(TASK): Which lines belong in your copy? Those from the start of the data through the line with "that you could", exactly as written, without any pictures.

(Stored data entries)
----------------
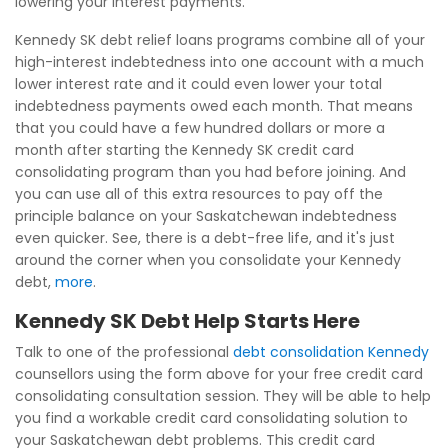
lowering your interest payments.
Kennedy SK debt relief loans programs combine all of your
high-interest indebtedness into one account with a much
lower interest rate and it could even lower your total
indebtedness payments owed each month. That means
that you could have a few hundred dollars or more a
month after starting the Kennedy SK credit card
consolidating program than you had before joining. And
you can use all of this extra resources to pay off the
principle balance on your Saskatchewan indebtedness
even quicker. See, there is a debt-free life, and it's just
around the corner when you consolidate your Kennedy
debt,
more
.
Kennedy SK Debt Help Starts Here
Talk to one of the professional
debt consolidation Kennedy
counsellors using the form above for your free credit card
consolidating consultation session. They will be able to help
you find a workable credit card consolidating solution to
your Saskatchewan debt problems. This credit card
----------------
(SOLUTION FOR THIS EXERCISE):
lowering your interest payments.
Kennedy SK debt relief loans programs combine all of your
high-interest indebtedness into one account with a much
lower interest rate and it could even lower your total
indebtedness payments owed each month. That means
that you could have a few hundred dollars or more a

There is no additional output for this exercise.